**Collected data**:
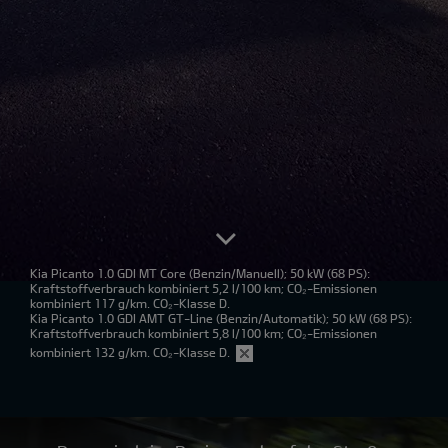
Kia Picanto 1.0 GDI MT Core
(Benzin/Manuell); 50 kW (68 PS):
Kraftstoffverbrauch kombiniert 5,2 l/100 km; CO₂-Emissionen
kombiniert 117 g/km. CO₂-Klasse D.
Kia Picanto 1.0 GDI AMT GT-Line
(Benzin/Automatik); 50 kW (68 PS):
Kraftstoffverbrauch kombiniert 5,8 l/100 km; CO₂-Emissionen
kombiniert 132 g/km. CO₂-Klasse D.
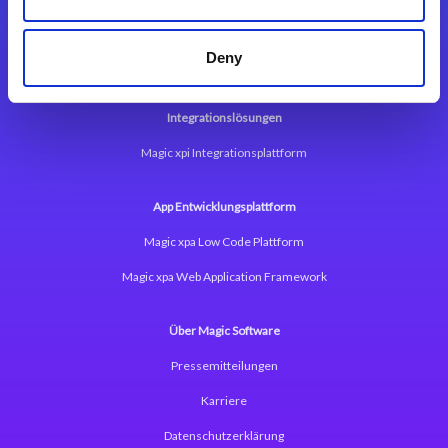
Deny
Integrationslösungen
Magic xpi Integrationsplattform
App Entwicklungsplattform
Magic xpa Low Code Plattform
Magic xpa Web Application Framework
Über Magic Software
Pressemitteilungen
Karriere
Datenschutzerklärung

**Instruction**: What is needed here is an exact transcript of the data above, pictures excluded.

**Answer area**:
Kia Picanto 1.0 GDI MT Core
(Benzin/Manuell); 50 kW (68 PS):
Kraftstoffverbrauch kombiniert 5,2 l/100 km; CO₂-Emissionen
kombiniert 117 g/km. CO₂-Klasse D.
Kia Picanto 1.0 GDI AMT GT-Line
(Benzin/Automatik); 50 kW (68 PS):
Kraftstoffverbrauch kombiniert 5,8 l/100 km; CO₂-Emissionen
kombiniert 132 g/km. CO₂-Klasse D.
Deny
Integrationslösungen
Magic xpi Integrationsplattform
App Entwicklungsplattform
Magic xpa Low Code Plattform
Magic xpa Web Application Framework
Über Magic Software
Pressemitteilungen
Karriere
Datenschutzerklärung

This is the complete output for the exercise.